The forecast for 2022 is a small increase of 3.7% due to the continuing pandemic and problems with the supply of semiconductors. It will be necessary to be particularly vigilant and to keep a constant watch on developments in the situation.

Fear for jobs

It is now the consequences of significant sales declines that are likely to be a problem.

In the networks, sales bonuses are often only awarded on delivery of the vehicles, which means that salespeople are directly penalised by the difficulties in supplying and delivering to customers.

Despite the help of dealers, there is a real threat to employment.

This concern is heightened by the fact that it is difficult to assess when the semiconductor shortages will end and production will return to normal.

Increasingly expensive and therefore less and less accessible products

Reality can be measured. The median standard of living of French people has risen from an index of 100 to 108 between 2006 and 2020, while the selling price of new cars has risen from 100 to... 136. It takes more than 17 months of minimum wage to buy a new car on average, compared with 14.7 in 2010. Is the car becoming a luxury product again?

As a result, the purchase of new cars by individuals fell by 7.6%, despite the post-confinement recovery of the economy and consumption.

This weakness in the share of private individuals in new vehicles (since 2009 from 67% to 46% today) is shifting to second-hand vehicles, long-term leasers and company vehicles (+10% in 2021)

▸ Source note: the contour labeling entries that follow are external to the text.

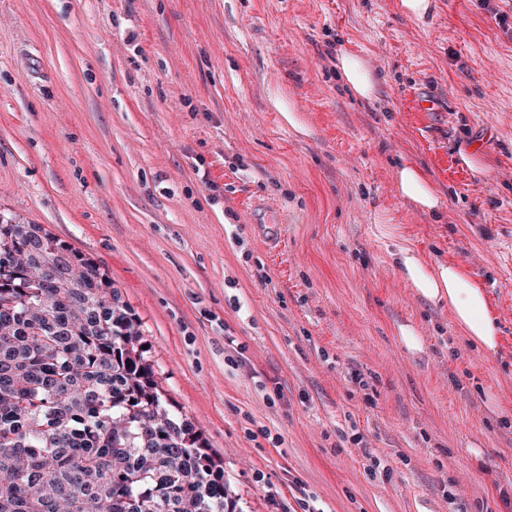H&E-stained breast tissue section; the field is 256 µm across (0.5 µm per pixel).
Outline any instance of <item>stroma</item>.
<instances>
[{
  "label": "stroma",
  "mask_w": 512,
  "mask_h": 512,
  "mask_svg": "<svg viewBox=\"0 0 512 512\" xmlns=\"http://www.w3.org/2000/svg\"><path fill=\"white\" fill-rule=\"evenodd\" d=\"M431 2L0 0V213L108 274L239 512H512V0ZM398 240L486 289L494 354ZM336 67L344 84L356 96L370 100L375 94V81L367 62L351 52H342L336 58ZM397 179L402 196L411 199L429 213H436L439 210V192L422 169L413 163L403 161L398 165Z\"/></svg>",
  "instance_id": "1"
}]
</instances>
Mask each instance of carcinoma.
Wrapping results in <instances>:
<instances>
[{
    "label": "carcinoma",
    "mask_w": 512,
    "mask_h": 512,
    "mask_svg": "<svg viewBox=\"0 0 512 512\" xmlns=\"http://www.w3.org/2000/svg\"><path fill=\"white\" fill-rule=\"evenodd\" d=\"M139 327L81 251L0 216V512H236Z\"/></svg>",
    "instance_id": "1"
}]
</instances>
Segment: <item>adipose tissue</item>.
I'll return each mask as SVG.
<instances>
[{"mask_svg":"<svg viewBox=\"0 0 512 512\" xmlns=\"http://www.w3.org/2000/svg\"><path fill=\"white\" fill-rule=\"evenodd\" d=\"M336 67L344 84L361 99H372L375 81L367 62L360 56L344 52L337 56ZM397 179L402 196L429 212H437L440 198L424 171L415 164L401 162ZM393 259L403 278L419 296L432 304L447 305L455 323L466 338L487 353L495 352L500 328L492 315L483 286L468 276L457 264L423 263L413 249L396 245Z\"/></svg>","mask_w":512,"mask_h":512,"instance_id":"obj_1","label":"adipose tissue"}]
</instances>
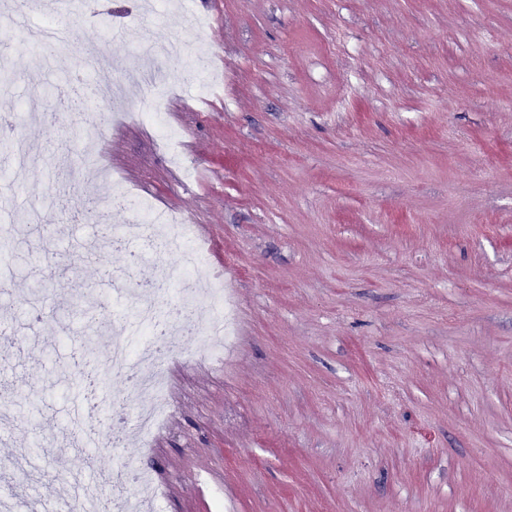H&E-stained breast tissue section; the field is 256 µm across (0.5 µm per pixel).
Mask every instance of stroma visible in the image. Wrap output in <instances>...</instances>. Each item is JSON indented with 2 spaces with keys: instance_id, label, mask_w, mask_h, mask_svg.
<instances>
[{
  "instance_id": "1",
  "label": "stroma",
  "mask_w": 512,
  "mask_h": 512,
  "mask_svg": "<svg viewBox=\"0 0 512 512\" xmlns=\"http://www.w3.org/2000/svg\"><path fill=\"white\" fill-rule=\"evenodd\" d=\"M96 18L31 10L33 27L73 29L68 49L26 73L35 52L0 33L15 70L0 114L41 164L0 182V226L31 202L60 241L0 291V385L15 419L0 437V494L33 512L74 481L98 497L132 491L123 471L162 480L155 512H512V0H94ZM200 32L217 68L206 109L167 79V122L193 172L174 168L148 122L54 121L84 90L144 67L138 43ZM118 62L86 84V46ZM187 212L204 230L235 326L223 357L165 367L173 412L152 442L122 376L123 444L86 446L112 409L68 410L87 347L84 295L99 318L133 308L113 277L173 298L180 252L161 269L121 188ZM106 224L123 243L78 258Z\"/></svg>"
}]
</instances>
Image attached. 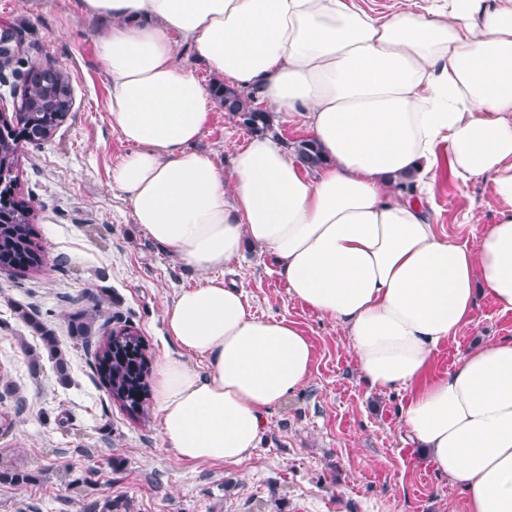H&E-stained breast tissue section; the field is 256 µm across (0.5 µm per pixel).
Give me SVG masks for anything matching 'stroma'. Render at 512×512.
I'll list each match as a JSON object with an SVG mask.
<instances>
[{
  "instance_id": "1",
  "label": "stroma",
  "mask_w": 512,
  "mask_h": 512,
  "mask_svg": "<svg viewBox=\"0 0 512 512\" xmlns=\"http://www.w3.org/2000/svg\"><path fill=\"white\" fill-rule=\"evenodd\" d=\"M0 23L18 33L20 52L62 70L73 105L54 138L23 145L18 192L35 206L47 251L37 275L0 270V380L15 394L0 399V471L21 470L24 484L0 483V512H87L112 500L132 512H463L465 492L440 477L427 454L403 438L408 391H378L361 378L347 337L293 298L274 254L246 245L223 272L251 312L287 319L310 340L305 385L270 410L251 458L238 463L179 460L162 442L161 420L128 416L93 373L91 355L71 338V298L93 296L110 326L142 335L152 366L181 350L164 308L198 274L178 263L135 224L113 169L133 146L109 123L110 83L98 54L108 24L82 14L78 0H0ZM214 107L196 143L221 167L250 139ZM440 231L475 245L497 213L490 183H466L442 170L429 202ZM471 322L437 348L431 372L447 373L475 347L512 338V311L478 292ZM27 307L54 328L70 367L59 382L50 359L29 367L38 336L14 313ZM26 407L16 412L15 398Z\"/></svg>"
}]
</instances>
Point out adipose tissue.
<instances>
[{"label": "adipose tissue", "instance_id": "1", "mask_svg": "<svg viewBox=\"0 0 512 512\" xmlns=\"http://www.w3.org/2000/svg\"><path fill=\"white\" fill-rule=\"evenodd\" d=\"M80 8L111 22L98 41L109 120L134 147L112 182L150 238L201 275L164 310L186 353L157 371L165 446L187 462L250 458L265 414L309 378L308 338L250 313L219 275L248 240L341 328L370 387L410 391L402 427L466 491L465 512H512V340L430 373L438 346L471 321L477 285L512 311V0H406L385 17L352 0ZM180 43L305 127L317 173L271 133L227 170L195 150L214 100L177 61ZM444 161L461 182L491 180L498 218L475 245L439 232L426 207Z\"/></svg>", "mask_w": 512, "mask_h": 512}]
</instances>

The automotive industry is continuing its transformation with ever greener models.

The transformations announced in the 2010s have become a reality: connectivity, autonomy, electrification, energy transition... Car manufacturers are no longer at the stage of promises, but are now expected to act.

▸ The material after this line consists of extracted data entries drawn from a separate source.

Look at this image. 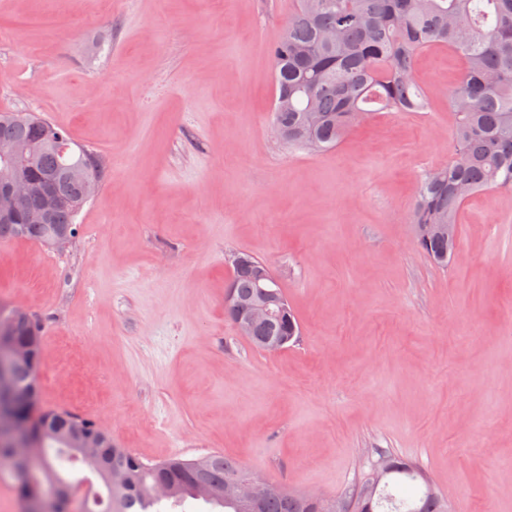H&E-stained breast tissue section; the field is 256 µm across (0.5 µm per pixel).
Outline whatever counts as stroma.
<instances>
[{
  "mask_svg": "<svg viewBox=\"0 0 512 512\" xmlns=\"http://www.w3.org/2000/svg\"><path fill=\"white\" fill-rule=\"evenodd\" d=\"M296 0H0V110L107 161L64 248L0 243V300L43 331L46 406L144 462L221 453L345 499L380 452L453 512H512V190L474 195L447 267L415 244L417 184L446 164L462 68L421 53L422 112L325 152L275 135L267 45ZM280 281L298 341L224 316L231 259Z\"/></svg>",
  "mask_w": 512,
  "mask_h": 512,
  "instance_id": "stroma-1",
  "label": "stroma"
}]
</instances>
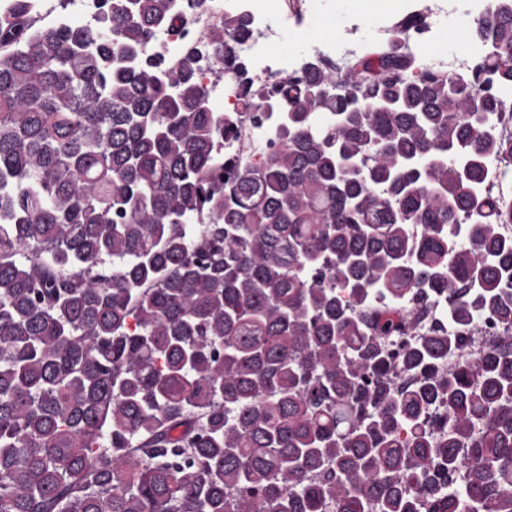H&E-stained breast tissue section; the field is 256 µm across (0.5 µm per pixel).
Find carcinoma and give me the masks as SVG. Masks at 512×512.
<instances>
[{"label": "carcinoma", "instance_id": "cac0c4a2", "mask_svg": "<svg viewBox=\"0 0 512 512\" xmlns=\"http://www.w3.org/2000/svg\"><path fill=\"white\" fill-rule=\"evenodd\" d=\"M204 5L0 11V512H512V0L462 72L420 11L266 81L239 6L153 50ZM57 12L65 11L67 4H61L60 0H51ZM49 0H34L33 6L36 14L42 18H48L51 24L57 27L81 26L89 27L95 23V18L100 11V0H69L67 12L55 13L48 7ZM269 146L265 128L245 121L236 131L234 139L224 143V154H232L243 161H255Z\"/></svg>", "mask_w": 512, "mask_h": 512}]
</instances>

Under the pressure of European regulations and national taxation, new registrations of 100% electric vehicles continued to take off with a 46.1% increase to reach a 9.8% market share (6.7% in 2020). The number of plug-in hybrids almost doubled, with an 88.9% increase and an 8.5% market share (4.5% in 2020).

The automobile industry is entering the third millennium at full speed. Between technological transformation and industrial disorganisation in the face of semiconductor shortages, the sector is suffering and becoming more fragile. As a result, what becomes rare becomes expensive, according to the well-known adage.